Stored items:
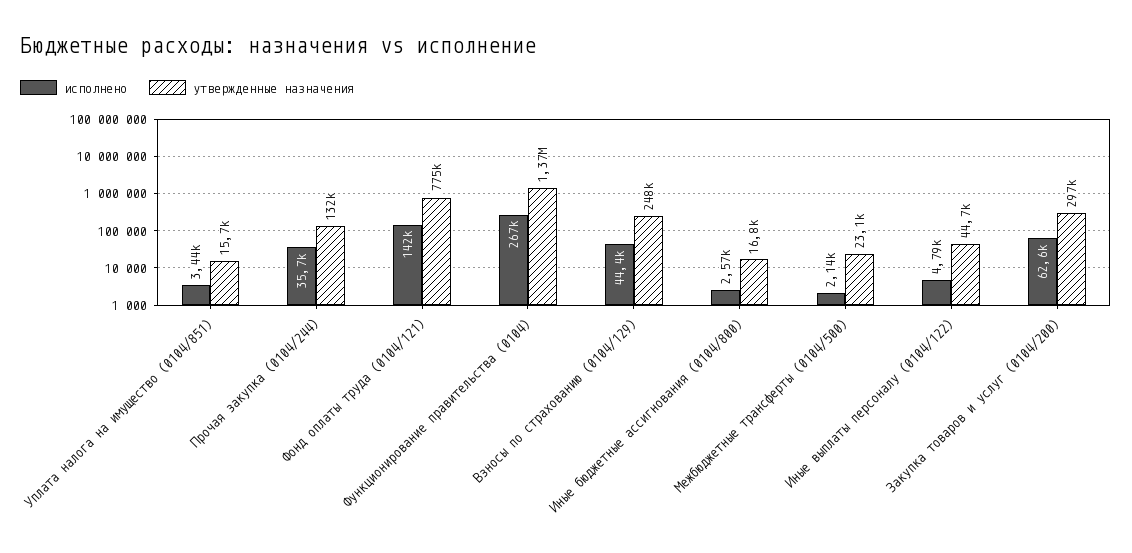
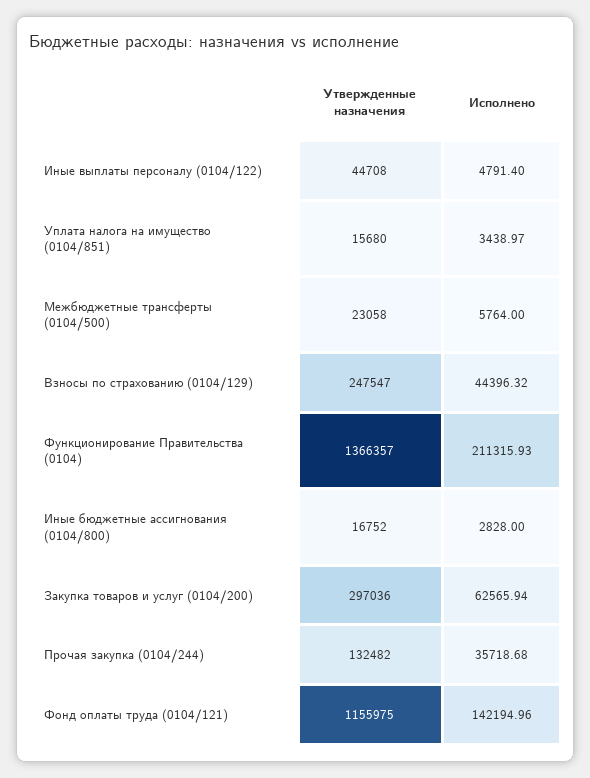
  {
    "исполнено": {
      "Уплата налога на имущество (0104/851)": 3438.97,
      "Прочая закупка (0104/244)": 35718.68,
      "Фонд оплаты труда (0104/121)": 142194.96,
-     "Функционирование правительства (0104)": 267000,
+     "Функционирование правительства (0104)": 211315.93,
      "Взносы по страхованию (0104/129)": 44396.32,
-     "Иные бюджетные ассигнования (0104/800)": 2570,
+     "Иные бюджетные ассигнования (0104/800)": 2828,
-     "Межбюджетные трансферты (0104/500)": 2140,
+     "Межбюджетные трансферты (0104/500)": 5764,
      "Иные выплаты персоналу (0104/122)": 4791.4,
      "Закупка товаров и услуг (0104/200)": 62565.94
    },
    "утвержденные назначения": {
      "Уплата налога на имущество (0104/851)": 15680,
      "Прочая закупка (0104/244)": 132482,
-     "Фонд оплаты труда (0104/121)": 775000,
+     "Фонд оплаты труда (0104/121)": 1155975,
      "Функционирование правительства (0104)": 1366357,
      "Взносы по страхованию (0104/129)": 247547,
      "Иные бюджетные ассигнования (0104/800)": 16752,
      "Межбюджетные трансферты (0104/500)": 23058,
      "Иные выплаты персоналу (0104/122)": 44708,
      "Закупка товаров и услуг (0104/200)": 297036
    }
  }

#### [YOUR TASK]
Check each line above for the string "Фонд" and return those that contain it.

#### [SOLUTION]
      "Фонд оплаты труда (0104/121)": 142194.96,
-     "Фонд оплаты труда (0104/121)": 775000,
+     "Фонд оплаты труда (0104/121)": 1155975,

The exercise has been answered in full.